*Your goal:*
Could you give back the lines between the one holding "scientific name: Sapium aucuparium" and the one holding "family: Nephrolepidaceae", inclusive, with "collection date" swapped for "date collected" and everything else left as it is?

[Dataset items]
____________

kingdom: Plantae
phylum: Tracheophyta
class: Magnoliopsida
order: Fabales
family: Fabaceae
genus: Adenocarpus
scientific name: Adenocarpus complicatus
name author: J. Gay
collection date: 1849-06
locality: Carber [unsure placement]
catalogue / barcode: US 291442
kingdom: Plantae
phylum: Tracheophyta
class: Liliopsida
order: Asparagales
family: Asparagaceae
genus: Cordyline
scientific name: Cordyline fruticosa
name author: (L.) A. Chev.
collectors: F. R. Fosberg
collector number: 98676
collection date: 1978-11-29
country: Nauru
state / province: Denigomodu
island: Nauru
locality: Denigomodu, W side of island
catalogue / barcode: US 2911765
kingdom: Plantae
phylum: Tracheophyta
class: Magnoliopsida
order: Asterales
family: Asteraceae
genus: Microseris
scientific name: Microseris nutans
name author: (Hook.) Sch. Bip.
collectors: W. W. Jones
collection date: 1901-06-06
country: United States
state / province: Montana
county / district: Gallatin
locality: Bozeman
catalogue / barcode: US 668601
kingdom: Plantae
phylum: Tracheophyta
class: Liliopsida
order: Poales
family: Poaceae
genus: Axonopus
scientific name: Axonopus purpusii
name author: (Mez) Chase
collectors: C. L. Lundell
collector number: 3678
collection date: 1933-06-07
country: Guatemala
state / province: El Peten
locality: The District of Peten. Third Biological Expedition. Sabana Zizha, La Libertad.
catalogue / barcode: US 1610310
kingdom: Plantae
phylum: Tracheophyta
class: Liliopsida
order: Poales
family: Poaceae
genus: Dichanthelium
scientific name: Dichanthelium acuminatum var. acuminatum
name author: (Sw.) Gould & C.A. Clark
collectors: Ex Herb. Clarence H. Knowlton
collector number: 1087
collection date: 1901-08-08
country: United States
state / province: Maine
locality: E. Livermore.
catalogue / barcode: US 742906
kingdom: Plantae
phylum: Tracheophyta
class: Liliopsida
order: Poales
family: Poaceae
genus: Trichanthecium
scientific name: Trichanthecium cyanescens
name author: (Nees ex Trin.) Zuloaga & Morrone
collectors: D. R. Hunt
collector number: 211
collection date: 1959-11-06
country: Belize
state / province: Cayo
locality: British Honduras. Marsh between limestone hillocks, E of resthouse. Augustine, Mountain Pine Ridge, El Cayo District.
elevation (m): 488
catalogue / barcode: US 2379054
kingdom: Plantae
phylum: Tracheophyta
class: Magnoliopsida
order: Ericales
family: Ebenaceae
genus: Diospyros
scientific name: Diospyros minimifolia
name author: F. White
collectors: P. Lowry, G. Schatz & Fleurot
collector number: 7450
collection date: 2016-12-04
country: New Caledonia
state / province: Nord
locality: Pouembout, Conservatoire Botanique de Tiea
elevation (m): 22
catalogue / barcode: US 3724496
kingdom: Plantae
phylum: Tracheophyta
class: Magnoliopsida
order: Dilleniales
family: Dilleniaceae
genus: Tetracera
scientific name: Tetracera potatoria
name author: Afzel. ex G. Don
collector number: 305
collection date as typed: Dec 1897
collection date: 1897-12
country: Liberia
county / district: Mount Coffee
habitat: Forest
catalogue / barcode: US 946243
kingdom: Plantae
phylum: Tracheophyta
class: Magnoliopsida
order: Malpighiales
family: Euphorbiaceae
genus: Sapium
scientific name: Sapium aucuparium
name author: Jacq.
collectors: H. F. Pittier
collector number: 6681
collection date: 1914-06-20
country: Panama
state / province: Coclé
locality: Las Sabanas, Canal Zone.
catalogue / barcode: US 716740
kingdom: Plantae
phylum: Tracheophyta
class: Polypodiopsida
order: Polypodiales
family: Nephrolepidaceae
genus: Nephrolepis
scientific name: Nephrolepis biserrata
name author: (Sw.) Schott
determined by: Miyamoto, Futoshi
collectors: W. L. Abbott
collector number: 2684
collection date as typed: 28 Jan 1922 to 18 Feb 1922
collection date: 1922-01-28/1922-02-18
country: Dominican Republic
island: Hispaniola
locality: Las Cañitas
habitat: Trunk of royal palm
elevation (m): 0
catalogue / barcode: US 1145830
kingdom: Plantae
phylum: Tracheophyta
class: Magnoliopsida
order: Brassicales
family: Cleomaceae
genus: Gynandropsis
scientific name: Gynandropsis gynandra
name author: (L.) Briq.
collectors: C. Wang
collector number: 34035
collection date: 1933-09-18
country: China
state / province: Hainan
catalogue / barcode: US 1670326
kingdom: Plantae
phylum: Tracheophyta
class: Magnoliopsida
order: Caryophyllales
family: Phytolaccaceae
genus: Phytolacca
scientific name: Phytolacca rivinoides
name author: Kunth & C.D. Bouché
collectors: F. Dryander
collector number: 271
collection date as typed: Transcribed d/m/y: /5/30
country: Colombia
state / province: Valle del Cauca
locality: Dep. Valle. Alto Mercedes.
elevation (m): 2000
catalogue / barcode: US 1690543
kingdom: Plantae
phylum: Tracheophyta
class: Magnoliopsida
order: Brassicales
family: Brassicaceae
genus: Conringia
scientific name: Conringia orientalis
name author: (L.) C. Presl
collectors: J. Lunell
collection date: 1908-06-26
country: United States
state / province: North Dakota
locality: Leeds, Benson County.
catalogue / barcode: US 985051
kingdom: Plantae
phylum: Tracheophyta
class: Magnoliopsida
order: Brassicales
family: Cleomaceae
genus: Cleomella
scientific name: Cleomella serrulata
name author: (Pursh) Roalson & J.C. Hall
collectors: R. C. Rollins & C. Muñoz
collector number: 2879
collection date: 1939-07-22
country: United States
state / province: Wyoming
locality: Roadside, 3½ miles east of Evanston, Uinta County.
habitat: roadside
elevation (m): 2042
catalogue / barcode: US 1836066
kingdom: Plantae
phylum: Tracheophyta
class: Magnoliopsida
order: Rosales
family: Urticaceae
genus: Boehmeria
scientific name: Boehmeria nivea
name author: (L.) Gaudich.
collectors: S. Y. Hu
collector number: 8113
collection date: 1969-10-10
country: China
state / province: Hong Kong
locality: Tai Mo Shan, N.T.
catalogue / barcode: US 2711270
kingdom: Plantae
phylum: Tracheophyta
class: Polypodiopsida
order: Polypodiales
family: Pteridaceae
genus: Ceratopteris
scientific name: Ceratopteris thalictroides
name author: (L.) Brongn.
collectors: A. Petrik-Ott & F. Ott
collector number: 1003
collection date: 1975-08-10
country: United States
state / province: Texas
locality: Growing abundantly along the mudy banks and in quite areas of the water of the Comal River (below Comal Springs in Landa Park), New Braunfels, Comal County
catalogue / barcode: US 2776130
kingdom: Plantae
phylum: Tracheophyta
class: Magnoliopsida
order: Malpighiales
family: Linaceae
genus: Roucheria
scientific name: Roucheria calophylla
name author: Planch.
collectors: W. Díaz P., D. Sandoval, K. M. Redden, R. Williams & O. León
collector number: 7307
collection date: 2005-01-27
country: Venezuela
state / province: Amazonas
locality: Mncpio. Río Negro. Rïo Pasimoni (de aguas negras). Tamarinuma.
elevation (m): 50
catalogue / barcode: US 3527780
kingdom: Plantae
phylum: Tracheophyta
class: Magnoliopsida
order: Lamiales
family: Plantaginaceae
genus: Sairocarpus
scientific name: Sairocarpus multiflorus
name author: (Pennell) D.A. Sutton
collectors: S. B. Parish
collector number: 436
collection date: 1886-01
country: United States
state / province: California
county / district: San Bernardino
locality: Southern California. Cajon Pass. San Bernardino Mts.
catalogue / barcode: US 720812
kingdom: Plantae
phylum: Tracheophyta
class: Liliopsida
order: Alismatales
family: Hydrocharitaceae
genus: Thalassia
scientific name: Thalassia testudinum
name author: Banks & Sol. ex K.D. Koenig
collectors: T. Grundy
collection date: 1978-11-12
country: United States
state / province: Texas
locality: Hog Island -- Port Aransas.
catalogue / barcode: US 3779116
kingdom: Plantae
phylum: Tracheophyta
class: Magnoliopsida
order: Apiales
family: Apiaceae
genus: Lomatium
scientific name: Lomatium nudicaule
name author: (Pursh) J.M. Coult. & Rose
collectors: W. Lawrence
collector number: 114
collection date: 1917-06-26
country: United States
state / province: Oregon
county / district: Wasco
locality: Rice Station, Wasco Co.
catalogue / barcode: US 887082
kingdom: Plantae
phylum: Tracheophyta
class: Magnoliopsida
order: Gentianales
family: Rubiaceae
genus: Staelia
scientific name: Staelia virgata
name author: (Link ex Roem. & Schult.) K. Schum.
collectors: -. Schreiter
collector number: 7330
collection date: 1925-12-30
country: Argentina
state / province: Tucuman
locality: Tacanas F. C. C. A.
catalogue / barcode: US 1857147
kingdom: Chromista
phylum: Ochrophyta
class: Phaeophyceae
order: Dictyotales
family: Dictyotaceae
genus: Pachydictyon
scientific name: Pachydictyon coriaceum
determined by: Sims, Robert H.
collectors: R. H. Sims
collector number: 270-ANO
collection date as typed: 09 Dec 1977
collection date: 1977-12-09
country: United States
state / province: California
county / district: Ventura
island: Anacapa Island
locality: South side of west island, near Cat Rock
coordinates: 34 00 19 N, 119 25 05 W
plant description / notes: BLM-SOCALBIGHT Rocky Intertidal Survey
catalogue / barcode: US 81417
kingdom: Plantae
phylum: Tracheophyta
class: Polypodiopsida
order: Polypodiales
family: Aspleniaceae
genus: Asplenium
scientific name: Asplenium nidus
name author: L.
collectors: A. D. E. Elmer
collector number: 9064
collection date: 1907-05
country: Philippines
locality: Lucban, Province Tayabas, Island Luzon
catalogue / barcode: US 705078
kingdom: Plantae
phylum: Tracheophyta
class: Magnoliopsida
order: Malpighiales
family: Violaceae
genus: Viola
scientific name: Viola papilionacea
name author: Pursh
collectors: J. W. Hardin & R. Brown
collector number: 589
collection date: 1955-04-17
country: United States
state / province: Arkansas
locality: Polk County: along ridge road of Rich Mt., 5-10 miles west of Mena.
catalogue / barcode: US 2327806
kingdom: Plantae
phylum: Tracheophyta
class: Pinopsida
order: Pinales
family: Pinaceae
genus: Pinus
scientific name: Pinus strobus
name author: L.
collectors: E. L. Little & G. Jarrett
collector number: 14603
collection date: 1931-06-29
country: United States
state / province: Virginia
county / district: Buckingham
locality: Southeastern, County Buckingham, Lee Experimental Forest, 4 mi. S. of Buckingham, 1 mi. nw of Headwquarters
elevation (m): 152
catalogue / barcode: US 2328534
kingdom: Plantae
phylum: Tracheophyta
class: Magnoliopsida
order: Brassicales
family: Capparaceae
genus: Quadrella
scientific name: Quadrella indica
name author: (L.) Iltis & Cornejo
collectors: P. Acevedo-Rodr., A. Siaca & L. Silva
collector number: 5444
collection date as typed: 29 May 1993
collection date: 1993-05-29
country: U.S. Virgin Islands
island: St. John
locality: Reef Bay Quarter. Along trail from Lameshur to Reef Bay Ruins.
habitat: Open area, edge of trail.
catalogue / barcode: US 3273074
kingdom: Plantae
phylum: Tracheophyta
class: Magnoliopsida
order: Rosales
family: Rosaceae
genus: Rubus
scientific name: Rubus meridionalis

____________

*Exercise output:*
scientific name: Sapium aucuparium
name author: Jacq.
collectors: H. F. Pittier
collector number: 6681
date collected: 1914-06-20
country: Panama
state / province: Coclé
locality: Las Sabanas, Canal Zone.
catalogue / barcode: US 716740
kingdom: Plantae
phylum: Tracheophyta
class: Polypodiopsida
order: Polypodiales
family: Nephrolepidaceae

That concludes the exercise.